February 24th, 2010 in Uncategorized Comments

Living in Los Angeles, Yelp has been a great tool for me. I have used it constantly over the past few years to discover new restaurants and find great recommendations. But rumors of Yelp’s somewhat shady business practices have started surfacing over the past year.

These rumors have now turned into a class action lawsuit, filed in Los Angeles federal court, on behalf of a veterinary hospital. The hospital contacted Yelp asking them to remove a negative review, and claims that Yelp representatives demanded a fee of $300 per month to hide or delete the review. Judging by the number of previous reports of this type of behavior, this lawsuit could snowball into a massive problem for Yelp.

When these rumors first surfaced, I have to admit, I was rather surprised. Not at the allegations themselves, but the fact that Yelp selected a business model that put itself in this position in the first place.

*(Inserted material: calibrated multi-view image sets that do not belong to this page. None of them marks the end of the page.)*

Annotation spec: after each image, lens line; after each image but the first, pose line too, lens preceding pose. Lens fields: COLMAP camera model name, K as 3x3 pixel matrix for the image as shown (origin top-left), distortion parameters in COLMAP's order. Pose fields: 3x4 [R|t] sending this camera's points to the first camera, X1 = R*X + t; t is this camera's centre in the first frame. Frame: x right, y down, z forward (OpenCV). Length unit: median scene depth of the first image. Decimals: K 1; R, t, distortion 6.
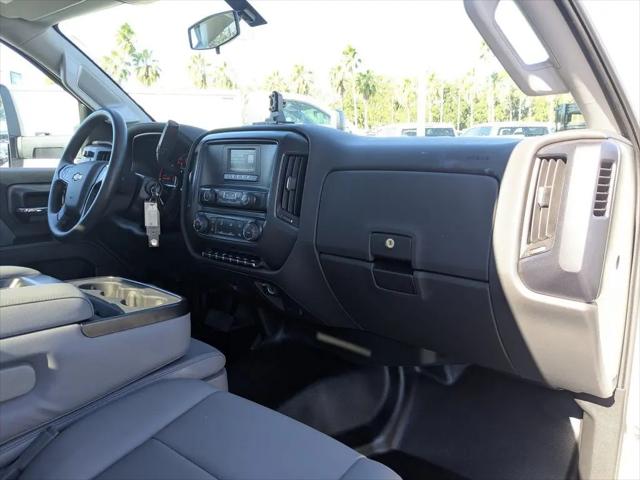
lens RADIAL K [[512.7, 0, 289.0], [0, 512.7, 237.6], [0, 0, 1]] dist [0.039234, -0.064750]
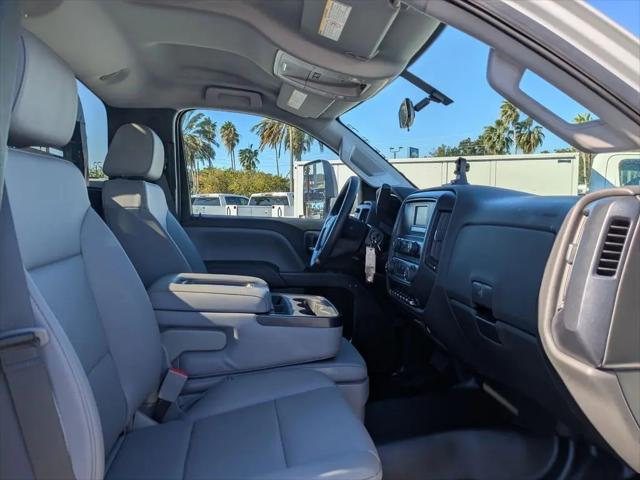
lens RADIAL K [[512.7, 0, 315.5], [0, 512.7, 240.8], [0, 0, 1]] dist [0.039234, -0.064750]
pose [[0.745771, 0.058832, -0.663600, 0.490144], [-0.136564, 0.988441, -0.065843, 0.018335], [0.652055, 0.139728, 0.745184, -0.037877]]
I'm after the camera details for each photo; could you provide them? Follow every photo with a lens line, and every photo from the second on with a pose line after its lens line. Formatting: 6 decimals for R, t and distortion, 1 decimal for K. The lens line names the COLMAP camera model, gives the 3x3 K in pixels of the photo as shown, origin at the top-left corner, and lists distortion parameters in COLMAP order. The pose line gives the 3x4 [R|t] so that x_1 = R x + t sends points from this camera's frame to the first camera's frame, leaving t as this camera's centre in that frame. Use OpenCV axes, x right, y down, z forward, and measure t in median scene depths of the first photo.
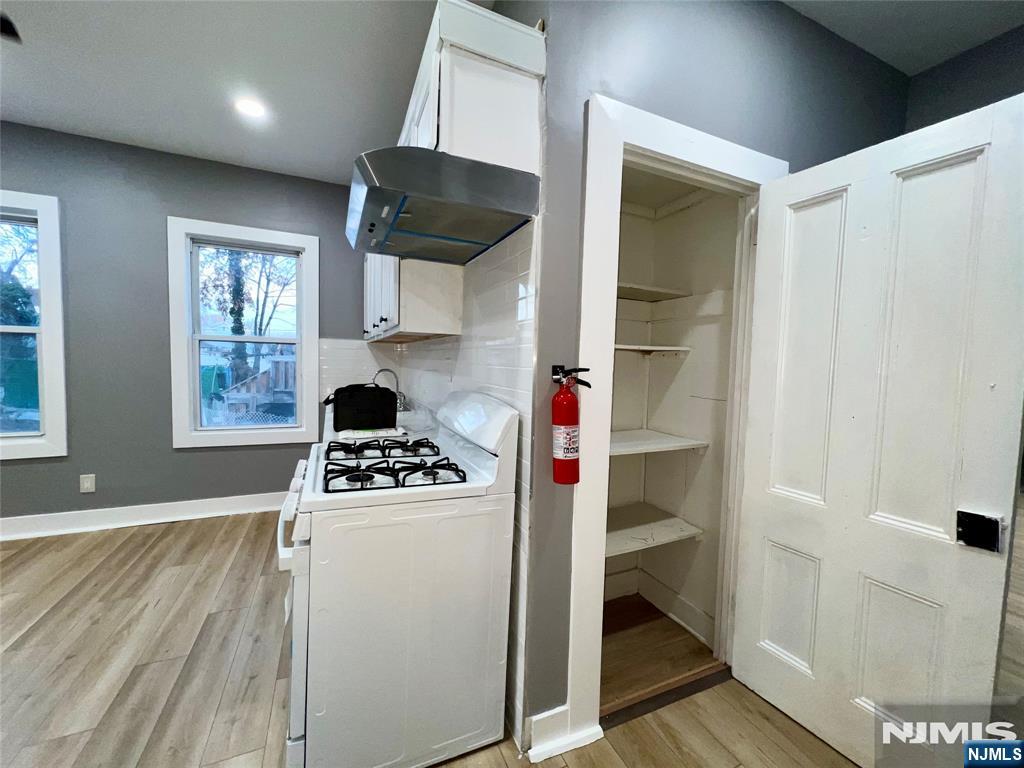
lens RADIAL K [[407.8, 0, 510.6], [0, 407.8, 383.1], [0, 0, 1]] dist [0.000267, -0.000119]
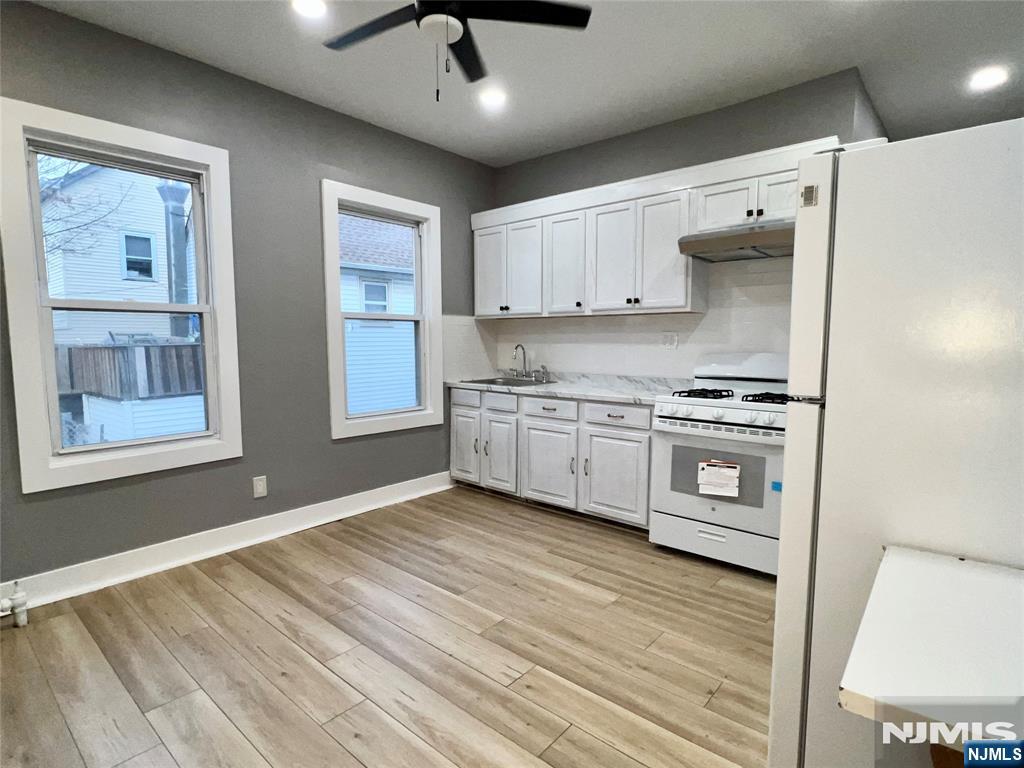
lens RADIAL K [[537.2, 0, 513.2], [0, 537.2, 388.4], [0, 0, 1]] dist [-0.004972, -0.000209]
pose [[0.905167, -0.063052, 0.420353, -1.059899], [0.047055, 0.997722, 0.048330, 0.009936], [-0.422443, -0.023968, 0.906073, -0.260130]]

Any user generated review site has an inherent credibility problem: any public user can sign up and easily post a fake review. I’ve seen this done repeatedly, and I’ve also been asked to do it occasionally (I didn’t bother). If your site is focused around user generated reviews of businesses, you need to be doing your best to ensure the credibility of those reviews. If users don’t trust your reviews, they aren’t going to bother showing up at your site anymore.

This is why it makes absolutely no sense to me that Yelp selected a business model that inherently compromises the integrity of their site. It seems like they could have found a dozen other ways to make money. Charging business owners $300 per month for featured listings that make the bad reviews go away wink wink nudge nudge seems like the wrong way to go. They are already fighting an uphill battle to gain credibility in the eyes of users, why make it even more difficult?

At this point, it doesn’t matter so much whether the allegations are true or not. This type of negative PR is anathema to a review site, and could easily drive their userbase to other competitors. Especially now that location based services have taken off and there are dozens of other companies doing very similar things.

Maybe they should have taken the $500 million from Google while they still had the chance…

Comments

  • Ed
    If you go to www.yelpscan.con you will also find a copy of the letters sent by the Coalition for Fair Reviews (we put up the yelscam site) to the FTC and the Attorney General's office(Calif) requesting an investigation of Yelp! This along with the class action law suit, that is seeking the return of all advertising dollars that businesses were forced to pay Yelp, plus punitive damages, should put an end to this evil business.
  • lindakiki
    Yelp will not survive this. I heard after this suit was filed, they already have more than 200 business joining in with more daily. And 50% of these are Doctors and Dentists, in other words, people with significant means. Yelp has managed to piss off this kind of people who ar all joining in to expose them. It will not be something they can survive from if they don't make changes. I have also heard Libel charges will also be added in addition to extortion.
  • Ed
    Suggest you go to www.yelpscam.com ...go to page 1 , click on Law suit ..and then join the class action law suit like we all are doing. Yelp will be stopped.
  • jessicasimpkins
    Very well put. I am going through some very shady yelp bombing. Seems a disgruntled ex employee's big sister, has bragged that she is friends with a manager at yelp, and seems to be able to get legitimate reviews by actual customers removed from our business listing, and keep the only reveiw up that actually never received services at our business. You can't even flag it for being bs anymore!! I went on thismorning after going to bed with a healthy four and a half stars, and only had one star left! No way to contact them, all I can do is promote another similar site. Yelp has exactly ZERO credibility, and can not recover from their shady business practices. I'm just waiting for my phone call from yelp for the "protection money".
    Well now that we know that their reviews are for sale, and friendship with their employees can be exploited and used against competitors, the site has exactly zero credibility. Good Job Yelp!!!!!!
  • Ed
    We said it all in www.yelpscam.com . Just think of it for a minute, if a business has good reviews, and even if they paid Yelp $1000. for 2 months of advertising, they would realize it was useless, and they would cancel the contract. Now, on the other hand, if they had bad reviews, and yelp either got rid of them, or burried them, and allowed or assisted good reviews to be posted, then the company would contiue paying for the extortion. Companies with sold 5 star reviews, and if Yelp didn't remove them for some odd reason, would have no reason to spend $6000. on useless ad. The business plan that Yelp adopted, after the first one didn't work, was flawed . Only with manipulation of reviews could they force a business to pay them monthly. If anyone complained, the negative reviews just seemed to get worse..many businesses have gone broke and people have lost jobs. This is wrong..and now we hope the courts and the government will correct this evil.